New policies helped Google suspend 65 percent more apps in 2018

Google Play Store

Google says that it has and will continue to improve the systems it uses to protect the Play Store and prevent malicious apps and bad actors from getting on the market in the first place.

A recent blog post from Google Play product manager Andrew Ahn outlines how the company fought bad apps and malicious developers throughout 2018.

For one, Google introduced several new policies through 2018 to protect users from new abuse trends, detect and remove malicious apps faster and stop more malicious apps from entering the Play Store.

As a result, the number of rejected app submissions rose by more than 55 percent. App suspensions also increased by more than 66 percent.

Additionally, Google says its Play Protect system now scans over 50 billion apps on users’ devices each day to make sure installed apps aren’t behaving in harmful ways.

The search giant says apps installed from Google Play are eight times less likely to harm a user’s device than Android apps from other sources.

Looking forward, Google wants to focus on protecting user privacy by cracking down on apps that violate Play’s privacy policies. Further, the search giant is developing new policies to preserve user privacy, such as its recent restriction on how apps can use the SMS and call log permissions.
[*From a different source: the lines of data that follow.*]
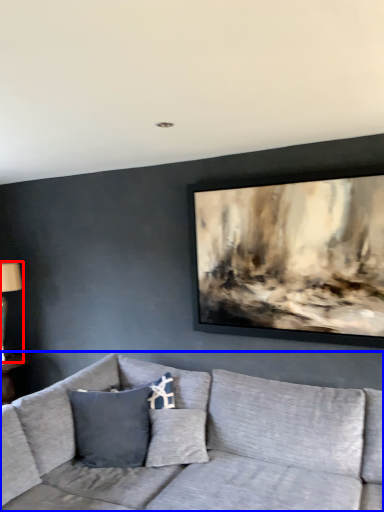
Question: Among these objects, which one is nearest to the camera, table lamp (highlighted by a red box) or studio couch (highlighted by a blue box)?

Choices:
 (A) table lamp
 (B) studio couch

Answer: (B)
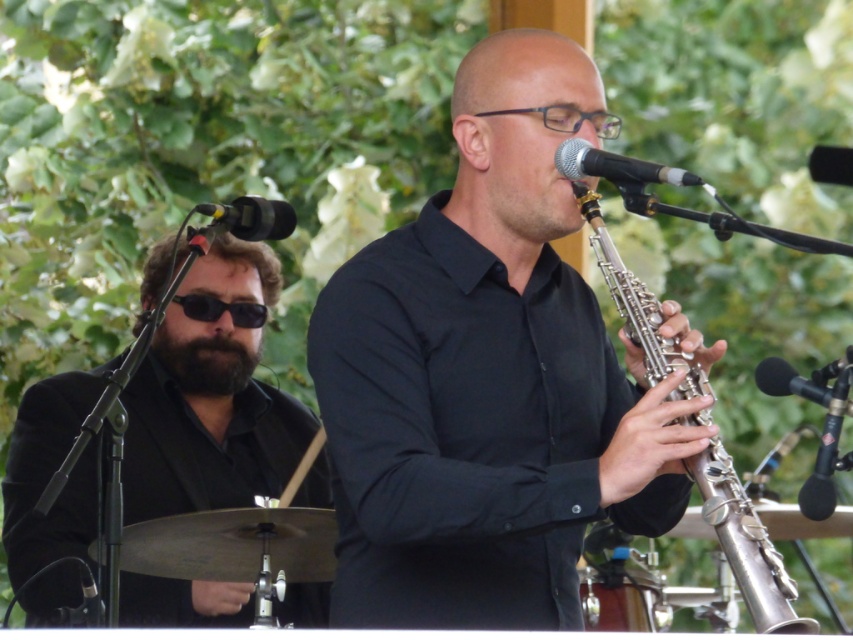
Question: Estimate the real-world distances between objects in this image. Which object is closer to the metallic drum at lower center?

Choices:
 (A) silver metallic oboe at center
 (B) black fuzzy beard at left
 (C) black matte sunglasses at left

Answer: (C)

Question: Which of the following is the farthest from the observer?

Choices:
 (A) silver metallic oboe at center
 (B) black fuzzy beard at left
 (C) metallic silver flute at center

Answer: (B)

Question: Is metallic silver flute at center below silver metallic oboe at center?

Choices:
 (A) no
 (B) yes

Answer: (A)

Question: Does metallic silver flute at center have a greater width compared to metallic drum at lower center?

Choices:
 (A) no
 (B) yes

Answer: (B)

Question: Is the position of metallic silver flute at center less distant than that of black matte sunglasses at left?

Choices:
 (A) no
 (B) yes

Answer: (B)

Question: Which of these objects is positioned farthest from the silver metallic oboe at center?

Choices:
 (A) black matte sunglasses at left
 (B) metallic silver flute at center
 (C) metallic drum at lower center
 (D) black fuzzy beard at left

Answer: (D)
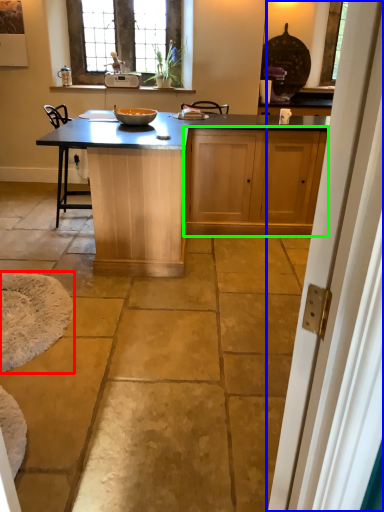
Question: Considering the real-world distances, which object is farthest from wide (highlighted by a red box)? screen door (highlighted by a blue box) or cabinetry (highlighted by a green box)?

Choices:
 (A) screen door
 (B) cabinetry

Answer: (A)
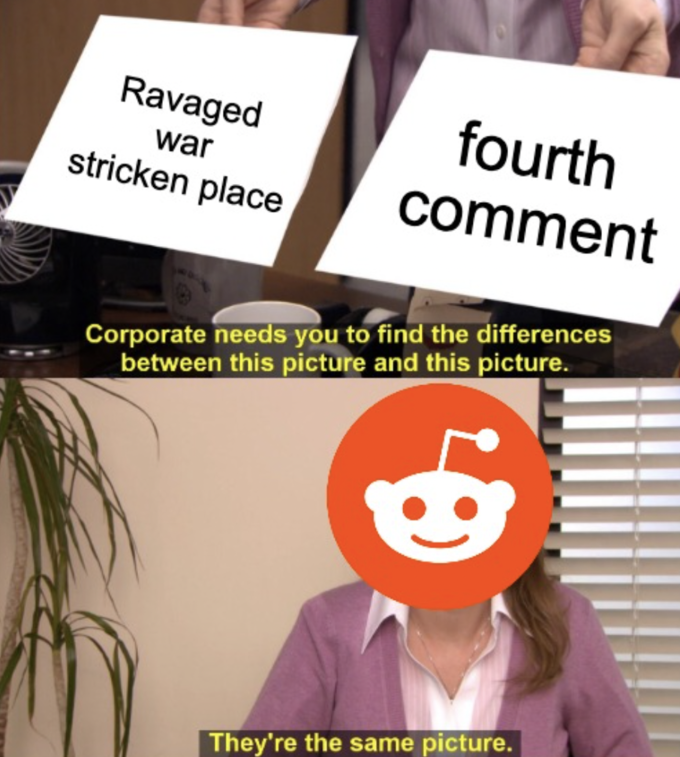
Where is `plant`? This screenshot has height=757, width=680. plant is located at coordinates (47, 486).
Google is also working to fight malicious developers. The company says 80 percent of severe policy violations come from repeat offenders and abusive developer networks. Often, when Google bans developers, they create a new account or buy developer accounts on the black market to come back to Play.

As such, Google says it’s enhancing its ‘clustering’ and ‘account matching’ technologies and combining them with the expertise of human reviewers prevent spammy developers from getting apps on the Play Store.

Finally, Google is working to apply more advanced machine learning models in finding suspicious apps. Additionally, the search giant says it conducts static and dynamic analyses, uses user engagement and feedback data and leverages human reviews to find bad apps.

Despite all this, in the first few months of 2019, several malicious apps were spotted on the Play Store. From ‘beauty camera’ apps that stole photos and pushed pornographic ads to a cryptocurrency malware that stole money by redirecting user’s wallet addresses, Google Play had several significant app issues. Google needs to do more to combat malicious apps and developer abuses.